Mesmo daqueles sentimentos difusos nasceram reações organizadas e convergentes. Seguiram-se ações solidárias em todos os cantos do mundo. Mas também existiram pessoas que não se sensibilizaram, porque não se sentiram tocadas pela dor das vítimas do Haiti, porque acharam que tudo aquilo era algo quase normal num país pobre como aquele, ou porque não se sentiram identificadas com haitianos que eram muito diferentes e distantes delas. Por mais que essa constatação seja chocante, esse tipo de sentimento existe com mais frequência do que imaginamos.

A insensibilidade de muitos diante da catástrofe do Haiti não deveria nos revoltar, porque ela faz parte do nosso cotidiano. Por que nos sensibilizamos mais com o drama de uns, do que com o de outros? Por que o drama de uma criança de classe média nos chama mais atenção do que o drama semelhante de uma criança que mora numa favela? Por que a mídia dá mais atenção a um e não ao outro? Por que a morte violenta do ser humano é mais chocante do que a morte cruel dos animais?  

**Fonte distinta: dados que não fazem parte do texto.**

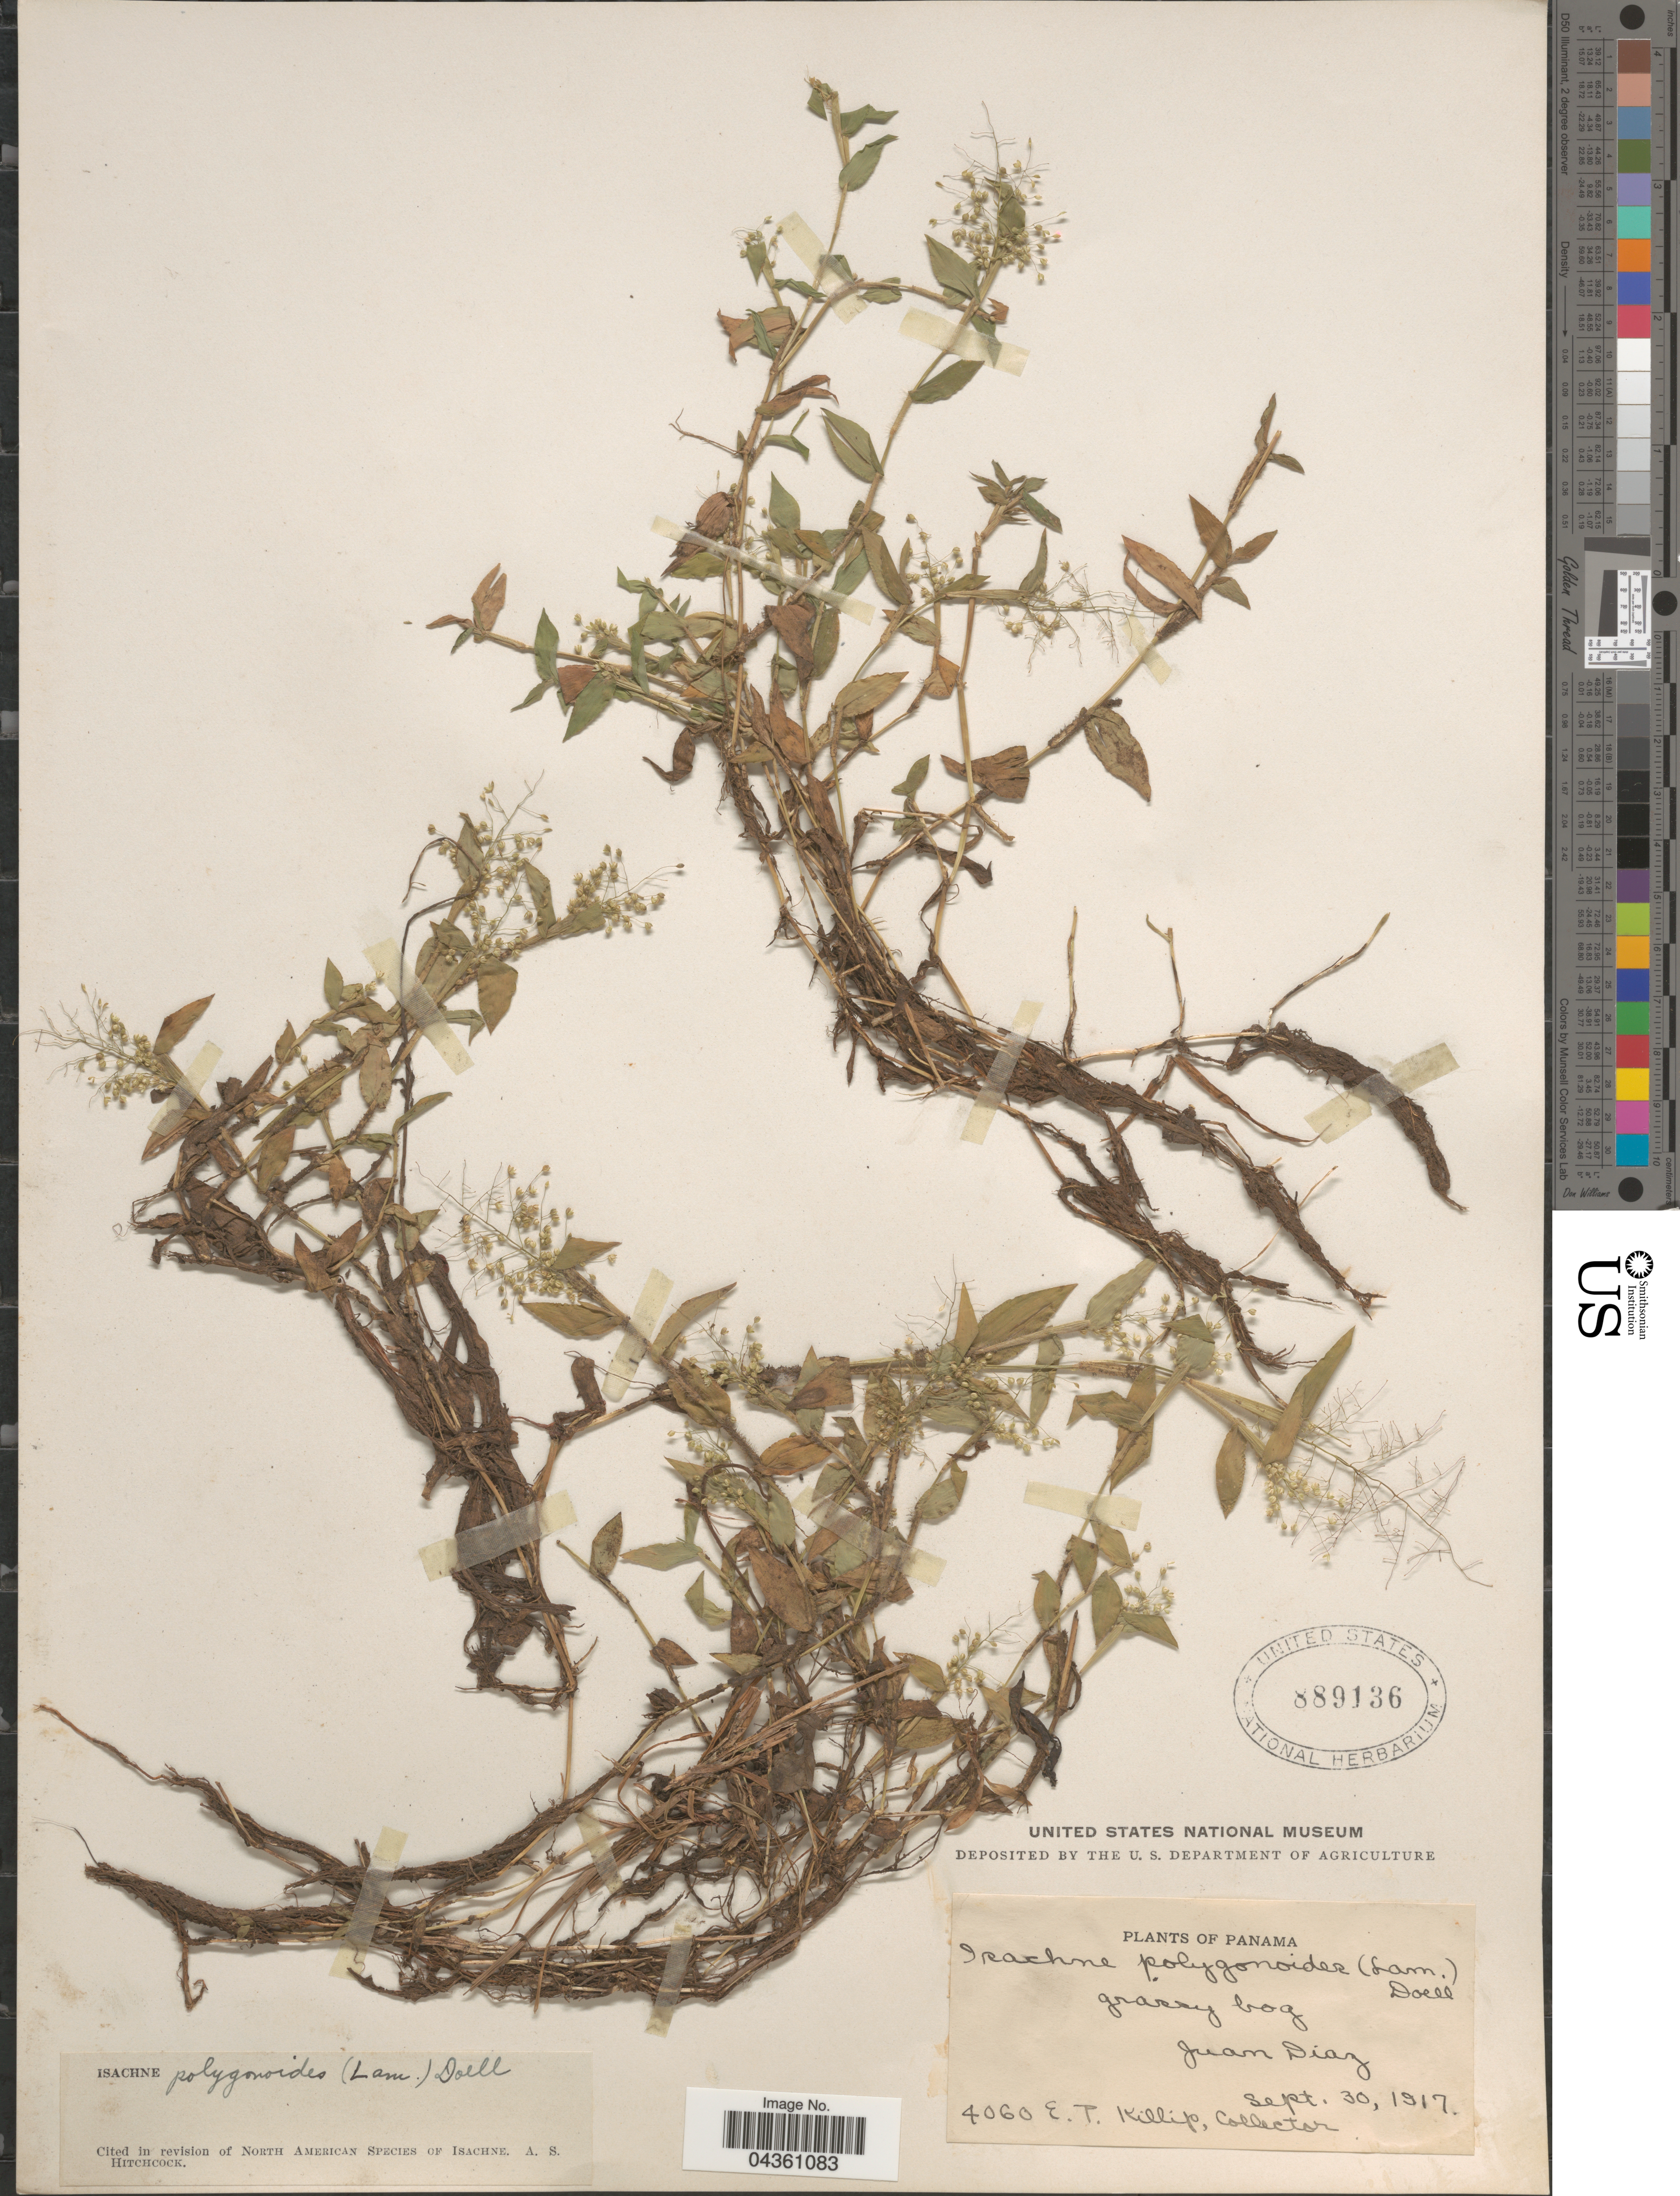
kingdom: Plantae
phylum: Tracheophyta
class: Liliopsida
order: Poales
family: Poaceae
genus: Isachne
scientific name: Isachne polygonoides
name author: (Lam.) Döll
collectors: E. P. Killip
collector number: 4060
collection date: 1917-09-30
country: Panama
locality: Juan Diaz.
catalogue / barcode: US 889136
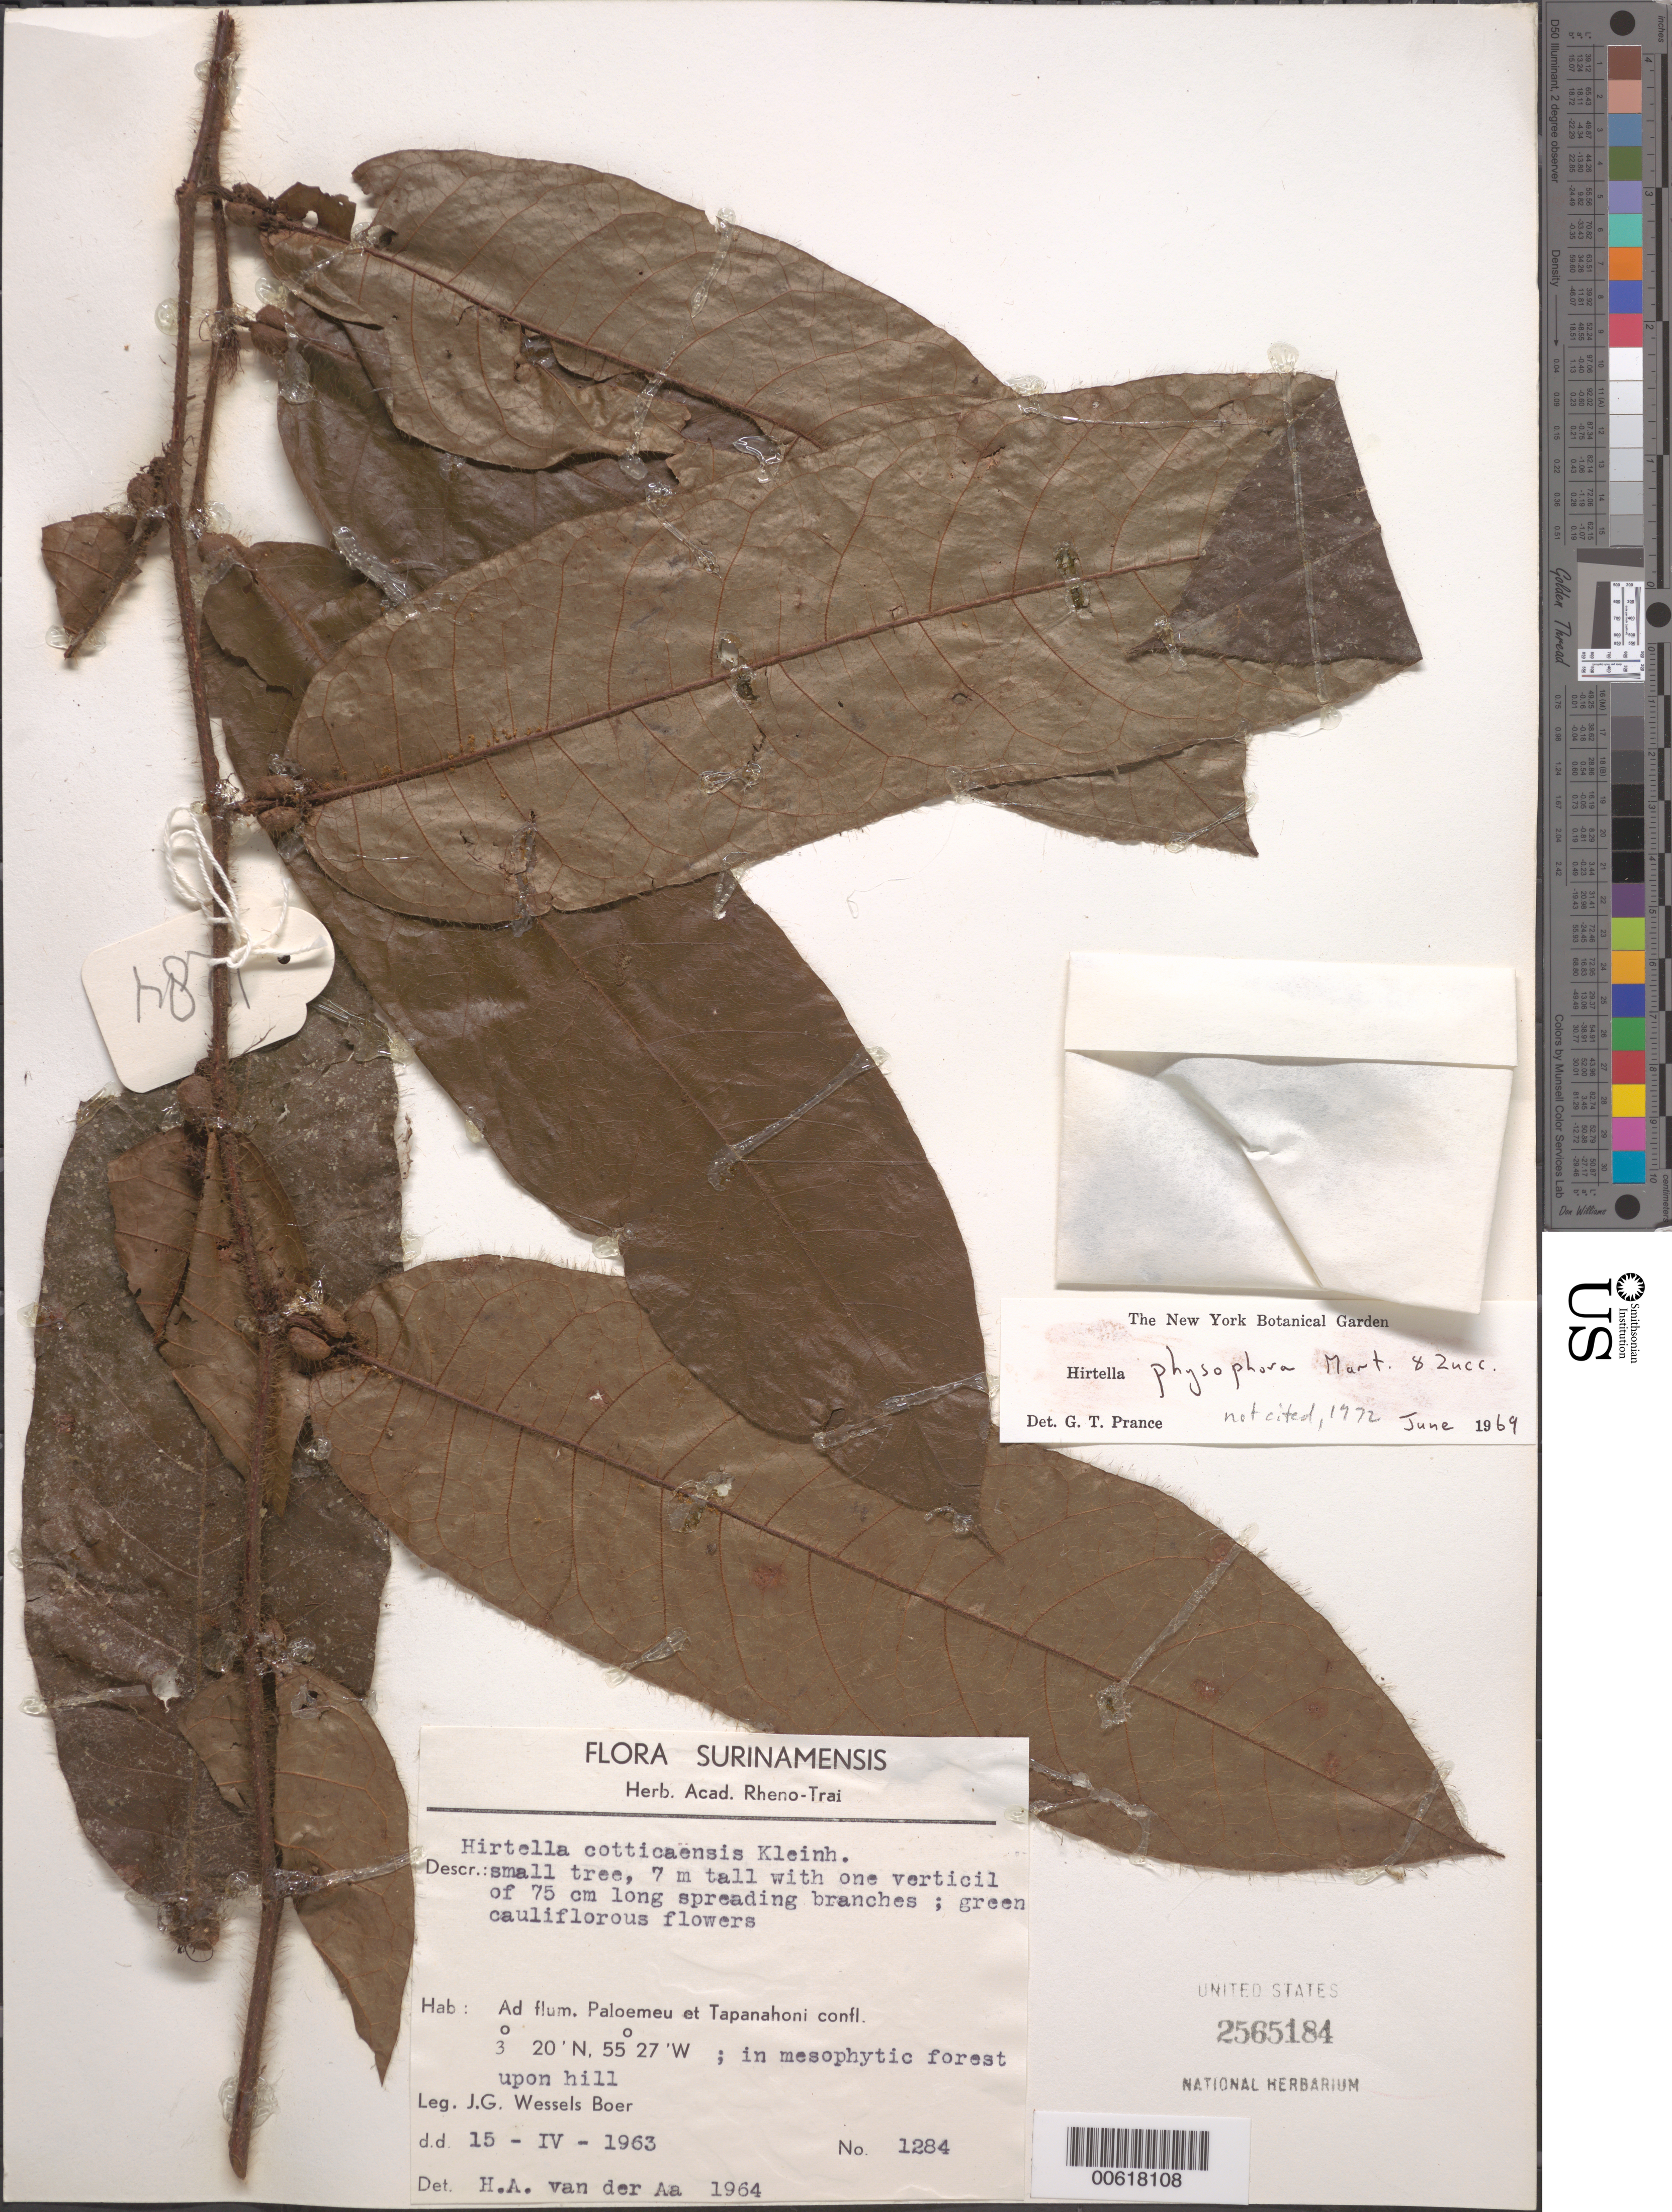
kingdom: Plantae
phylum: Tracheophyta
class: Magnoliopsida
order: Malpighiales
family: Chrysobalanaceae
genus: Hirtella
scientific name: Hirtella physophora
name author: Mart. & Zucc.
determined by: Prance, G. T.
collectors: J. G. Wessels Boer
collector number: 1284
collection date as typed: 15-Apr-63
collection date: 1963-04-15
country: Suriname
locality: Ad flum. Paloemeu et Tapanahoni confl.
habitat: Mesophytic forest upon hill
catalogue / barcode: US 2565184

O problema é que recebemos uma educação em que aprendemos a tratar pessoas diferentes, de forma diferente. No fundo, não acreditamos na ideia de que somos todos semelhantes. Agimos criando diferenças entre os seres humanos e, ainda mais, na relação entre os seres humanos e todos os outros seres vivos. Demonstramos isso todos os dias, diante de cada fato do cotidiano.

Acreditamos que temos mais direitos do que os outros à vida e à felicidade. Que as nossas dores são maiores do que as dores dos outros. Que as nossas necessidades e o nosso conforto são mais urgentes e prioritários do que os dos outros seres humanos, ou dos seres animais. Não está na nossa alma o impulso de dividir e compartilhar, nem as coisas, nem os sentimentos.

Resultado disso é o mundo em que vivemos. Individualista, de sentimentos rasos, violento, de competição sem sentido, de exploração dos mais fracos e de relações cruéis com as vidas da natureza.  

São belos os sentimentos que originam as ações de apoio às vítimas do terremoto do Haiti. Pois é urgente que se enviem alimentos, água potável, roupas, remédios, médicos, voluntários. Será preciso ajudar a organizar a cidade, cuidar dos feridos, sepultar os mortos e reconstruir a cidade destruída. Tudo isso é preciso.  

Mas, no final da história, mesmo com todas essas ações, porque acreditamos na desigualdade entre as vidas, os haitianos permanecerão desiguais. Porque o sentimento de ajuda não está fundado na crença inabalável de que todo o ser vivo tem, no mínimo, direito à vida com moradia, alimentação, saúde e liberdade.

Para que o mundo pare de ser o que é, precisamos dialogar com os nossos sentimentos que direcionam os impulsos, as ações e formulam os nossos horizontes. Não há diferença entre as vidas. Não há graduação em quem – ou quais seres – merece ter vida mais digna ou menos digna. Em quem deve sofrer mais e quem deve sofrer menos. Existe só a vida, a vida preciosa de todos os seres vivos que ninguém tem o direito de maltratar e de tirar.